I don't descend officially on the festival site until tomorrow, and sitting here in the office in killing me.

A delegation from Midsomerset News and Media spent a couple of hours there this morning - myself included - popping in to pick up our press passes, wristbands (I see they've been made of asbestos again this year. Thanks for that.) and take a look at our stand and wander around a bit.

It's dusty as anything on site, but the vibe is just lovely. Everyone seems pretty chilled out and there's a real feeling of space that I don't remember getting in the last few festivals, I suppose since the rain forced everyone onto the footpaths there and now people have just spilled out and onto the grass, drinking everything they can get their hands on, looking very festival chic and generally just enjoying the sun and the atmosphere.

The press tent was pretty quiet, but it was like an oven, and starting to fill up with media bods. I was ridiculously excited to be greeted with one of my own advertising bills pinned up in front of me. Wasn't even a Glastonbury one, but to see something I'd written (all four words of it) where Rolling Stone, Q or The Guardian should probably have been was pretty awesome.
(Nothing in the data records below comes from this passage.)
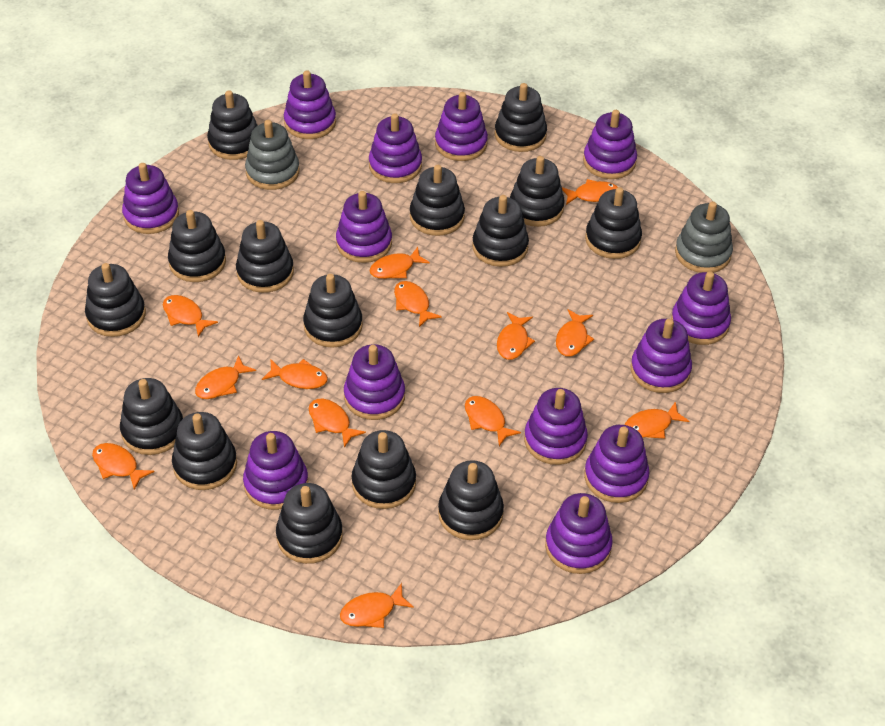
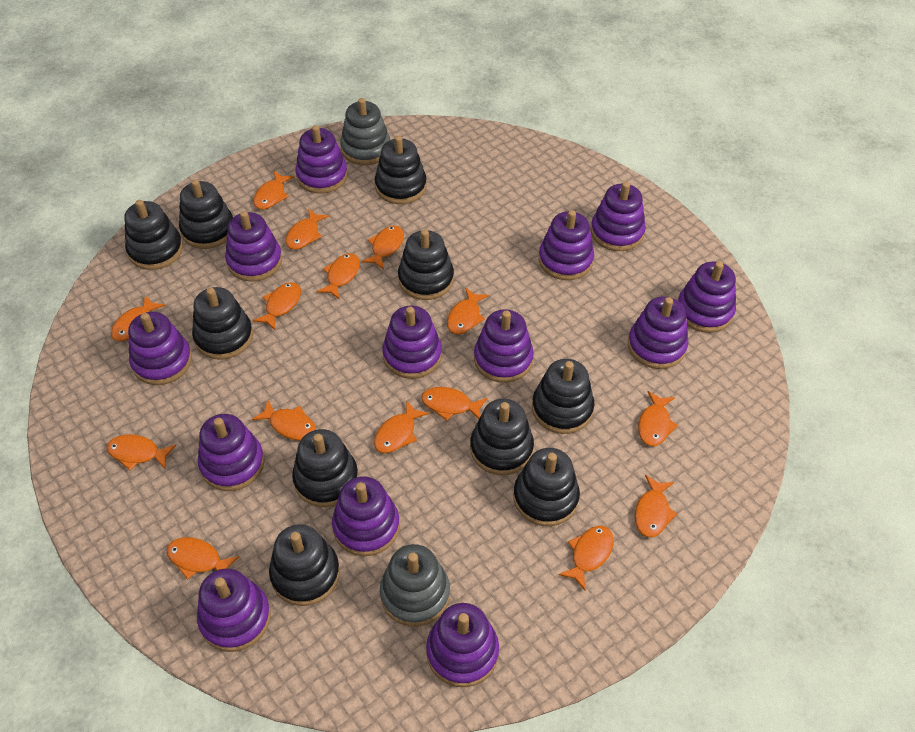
black stacking toy: [85,263,146,337] [120,378,183,455] [168,210,226,282] [172,412,237,490] [207,90,258,160] [236,220,294,293] [276,483,343,564] [303,274,363,348] [352,430,416,509] [410,165,465,236] [438,460,504,540] [472,195,529,267] [495,83,547,152] [510,156,565,227] [585,187,642,259] = 15 -> [124,200,183,270] [179,179,233,249] [192,287,253,359] [269,524,340,606] [292,429,358,507] [375,136,427,204] [398,229,454,300] [470,399,534,475] [513,448,580,526] [532,359,594,434] = 10
orange fish: [92,443,154,490] [163,295,218,337] [195,355,256,399] [262,359,328,389] [309,399,366,448] [340,583,414,628] [369,247,430,279] [394,281,442,327] [465,396,521,446] [497,312,535,360] [556,309,594,357] [562,179,618,205] [625,401,689,439] = 13 -> [107,434,176,471] [111,295,165,341] [167,537,239,580] [252,400,316,441] [253,171,294,210] [253,282,301,330] [285,208,329,250] [317,253,360,300] [362,226,404,270] [374,401,429,453] [421,387,487,421] [447,287,489,335] [558,526,614,590] [635,475,677,537] [638,391,678,446] = 15

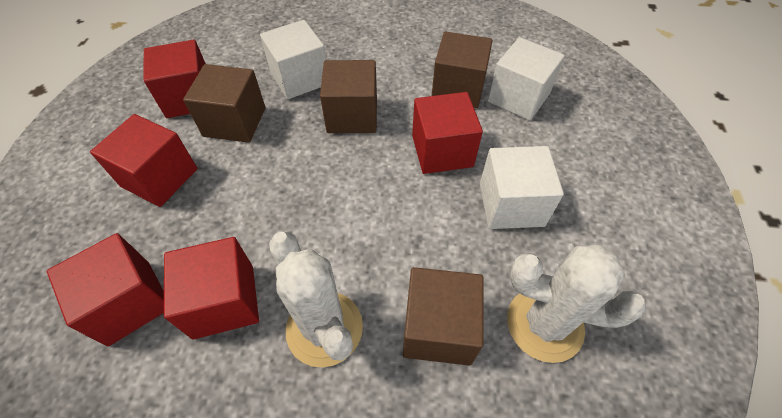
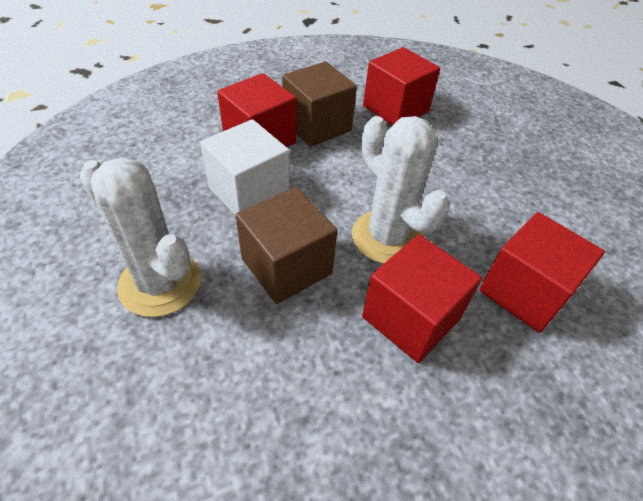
brown cube: [183,64,266,143] [320,60,377,133] [403,267,483,366] [432,32,493,108] = 4 -> [236,187,337,304] [282,61,357,147] = 2
red cube: [47,233,164,346] [90,114,197,207] [144,40,206,118] [164,237,259,340] [412,92,483,174] = 5 -> [217,73,296,147] [362,234,482,363] [363,47,440,126] [479,212,605,333] = 4
white cube: [260,20,326,99] [480,146,564,229] [488,37,565,121] = 3 -> [200,119,290,216] = 1

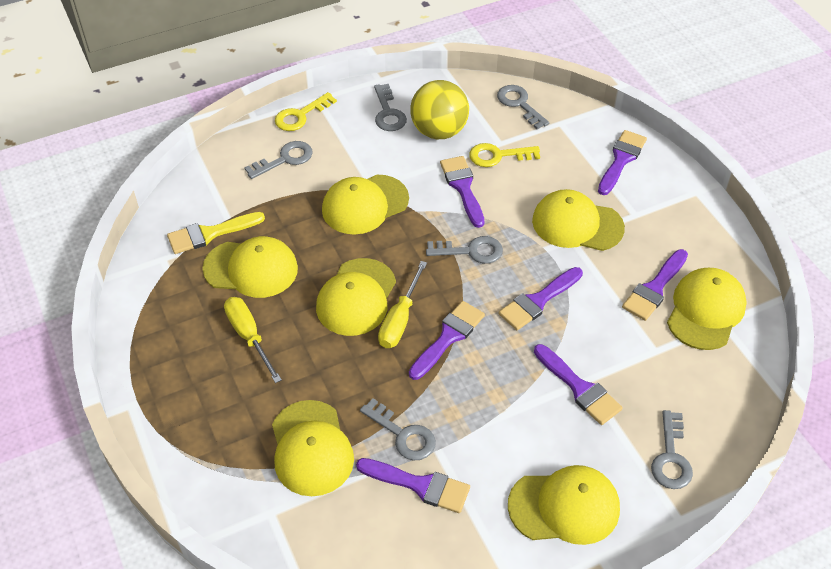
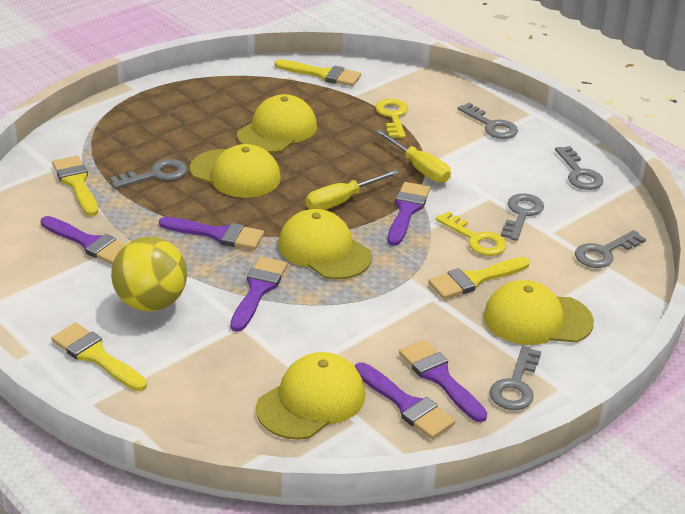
purple brush: [356,458,470,513] [409,301,485,380] [440,156,484,228] [498,267,583,330] [534,344,623,425] [598,130,647,195] [622,249,688,321] = 7 -> [41,216,126,265] [159,217,264,250] [230,256,288,332] [355,362,455,439] [388,182,430,246] [399,340,487,422] = 6
yellow brush: [167,212,265,254] = 1 -> [51,322,147,391] [52,156,98,216] [274,59,361,86] [428,257,530,299] = 4
yellow cap: [202,236,298,298] [272,400,354,496] [316,258,396,336] [322,175,409,235] [508,465,620,545] [532,189,625,251] [667,268,747,350] = 7 -> [190,144,281,198] [237,94,317,153] [256,352,365,440] [278,209,372,280] [484,280,594,345] = 5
Prince Charles is on site! I can't believe Glastonbury Festival is by Royal Appointment, now. He turned up this afternoon, as he's got something to do with Water Aid, one of the charities that the festival supports, and then went to look at some affordable housing in the village. I didn't see him, though.

Still, the all-too-brief trip left me aching to stay and feeling more than a little out of place, since I was wandering around in work clothes. Worse, however, it left me nursing three blisters, thanks to stupid, impractical work footwear and a hike across site.

This is an unmitigated disaster.

 I have to spend the next three days dashing from stage to press tent, to stage, to random fields, to Arcadia and I've already managed to carve chunks out of my feet.

Grrr. Grrrrr.

Beginning to think that the Crocs flip-flops could turn out to be something of a life saver.

..ngh. I want to be on site already. It's lovely and sunny and friendly there, and I'm stuck in the office with sore feet and page deadlines to meet.

Grrrrr. Grrr. Grrr!


Tom Stephenson said...

No such thing as a free Croc, L. It'll get better. Give my love to (you and) all my friends from the Bell! Have fun soon... X

Anonymous said...

Blisters already? You're very fragile aren't you?

Good luck getting out of the festival with your feet intact!